[Chart analysis data]
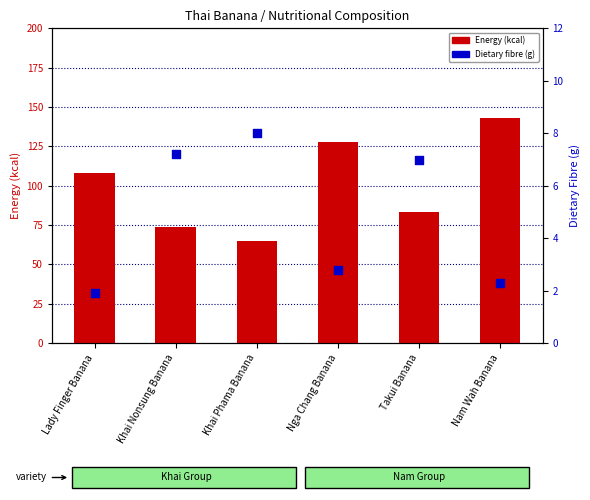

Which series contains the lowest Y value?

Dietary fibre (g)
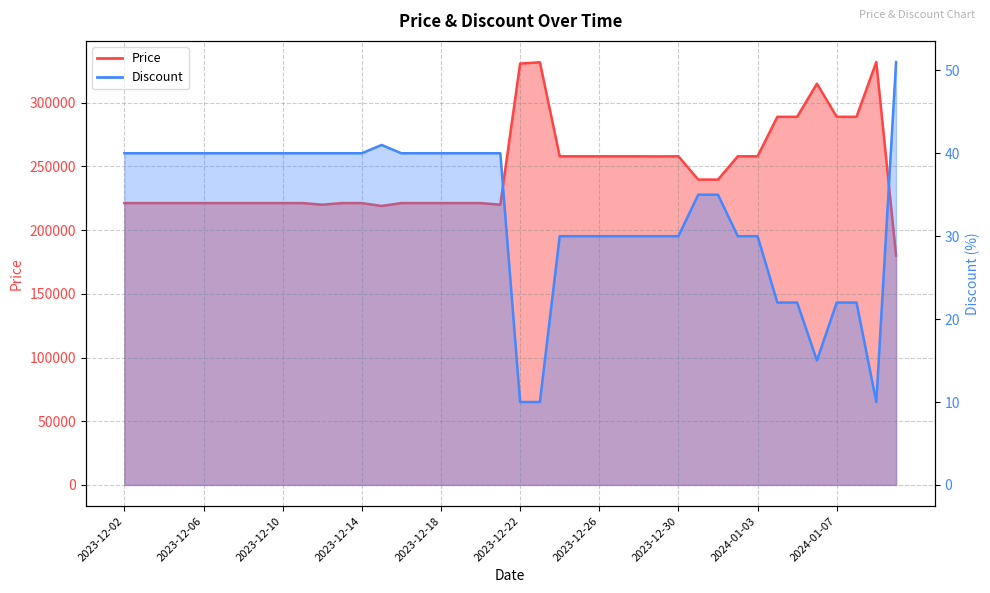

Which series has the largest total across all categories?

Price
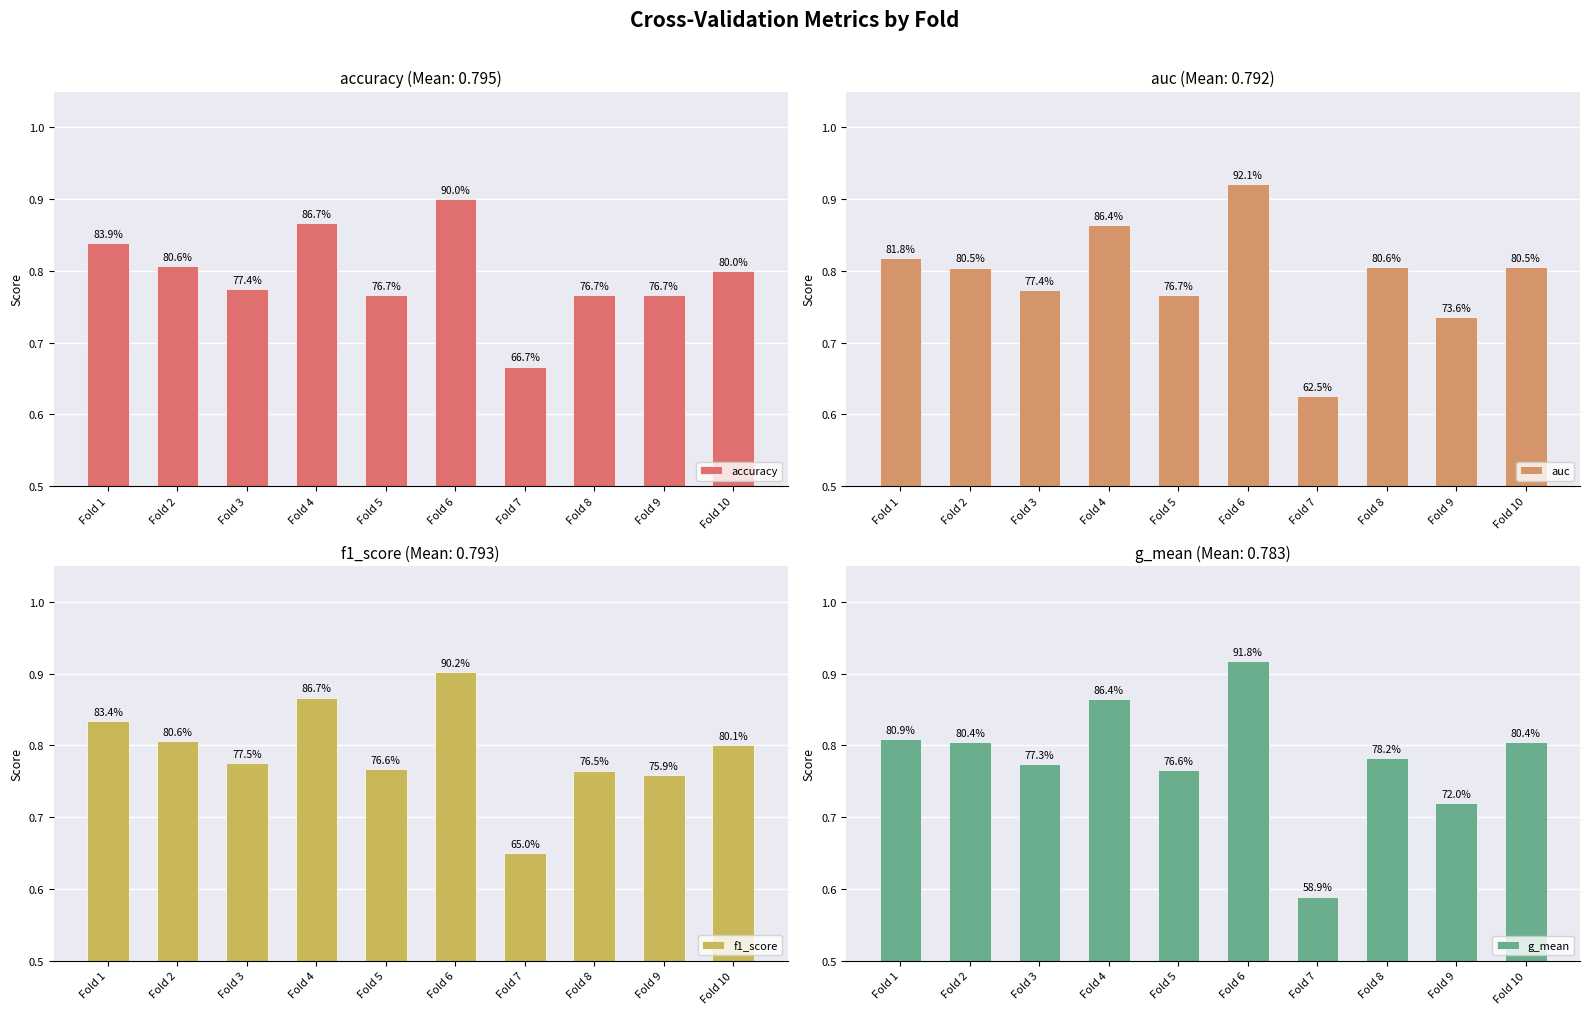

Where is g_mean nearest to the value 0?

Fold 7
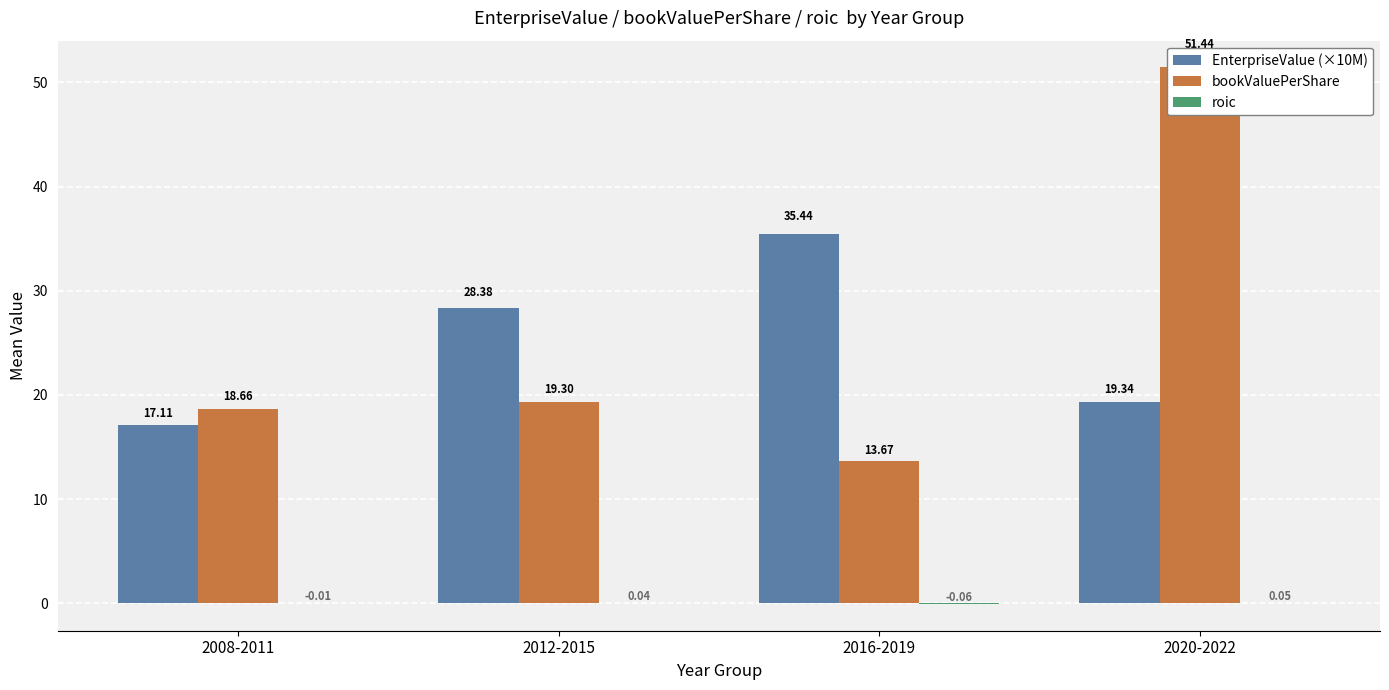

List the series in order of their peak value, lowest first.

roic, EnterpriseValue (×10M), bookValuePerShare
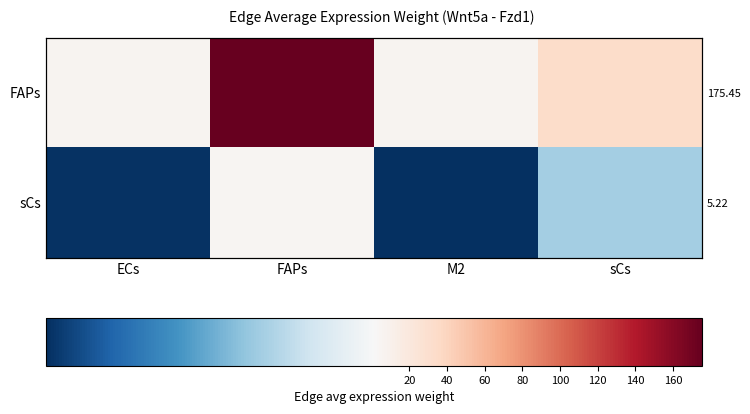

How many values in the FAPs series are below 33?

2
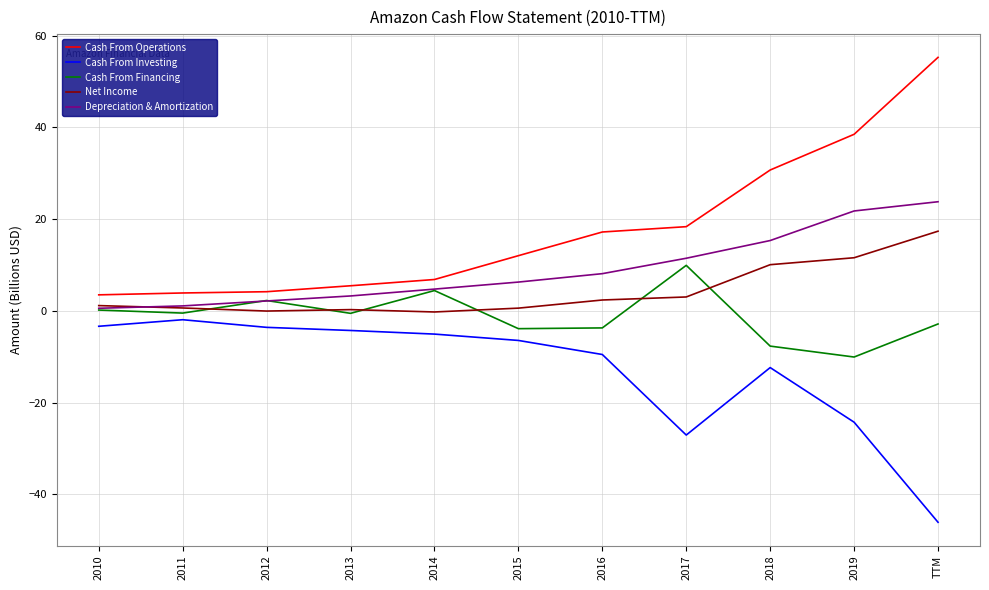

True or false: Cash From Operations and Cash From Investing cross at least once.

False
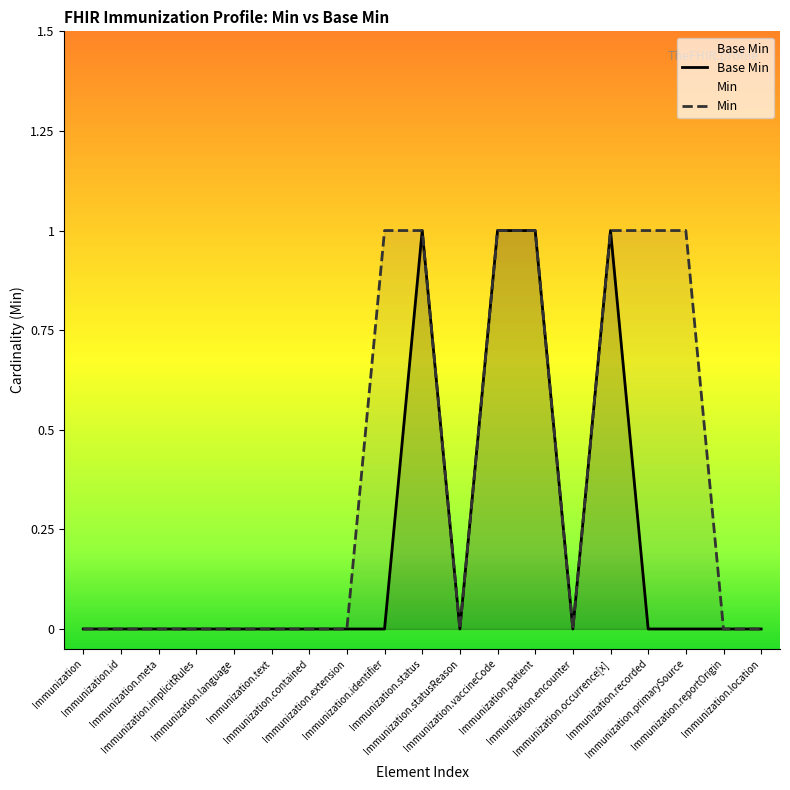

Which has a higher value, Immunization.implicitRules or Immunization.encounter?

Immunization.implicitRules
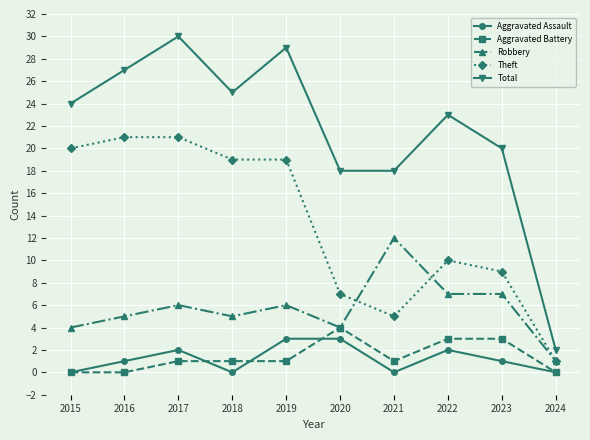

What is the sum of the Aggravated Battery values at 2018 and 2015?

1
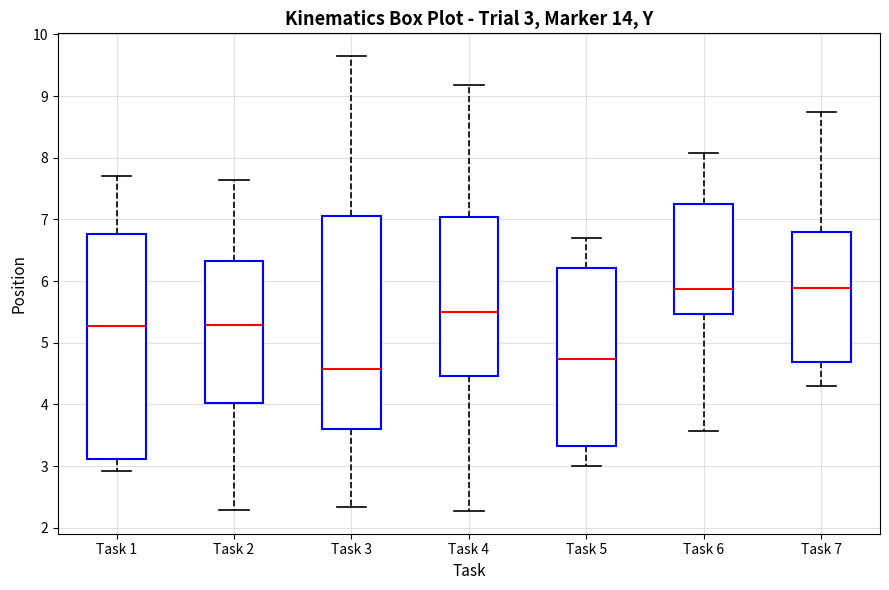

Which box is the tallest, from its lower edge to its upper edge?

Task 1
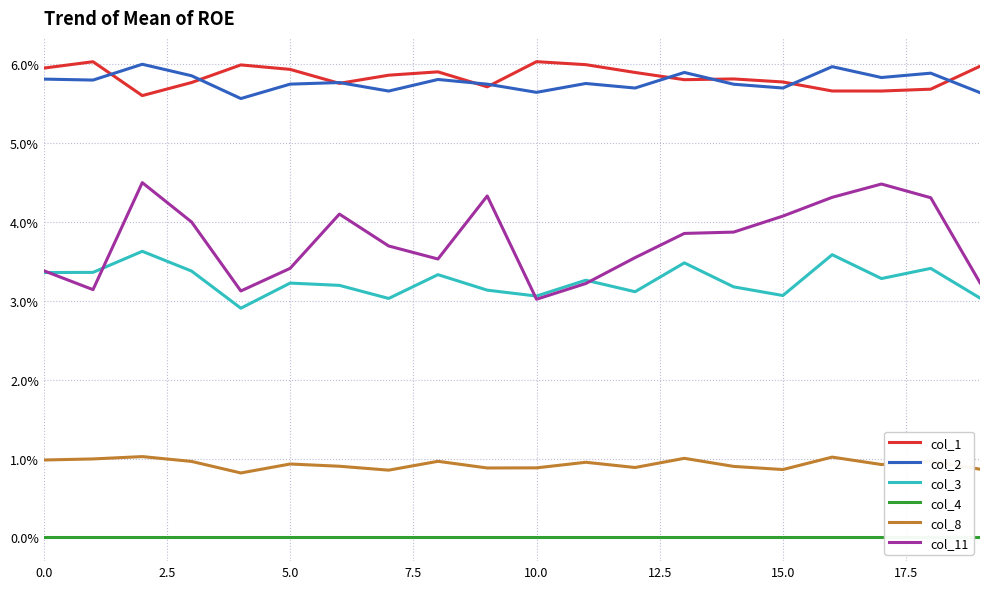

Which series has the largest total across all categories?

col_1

_What is required_:
Write out the entries from the line containing "Which has a" up to and including the line containing "Which box is". Leave the pictures out of your answer.

_Output for this exercise_:
Which has a higher value, Immunization.implicitRules or Immunization.encounter?

Immunization.implicitRules

What is the sum of the Aggravated Battery values at 2018 and 2015?

1

Which box is the tallest, from its lower edge to its upper edge?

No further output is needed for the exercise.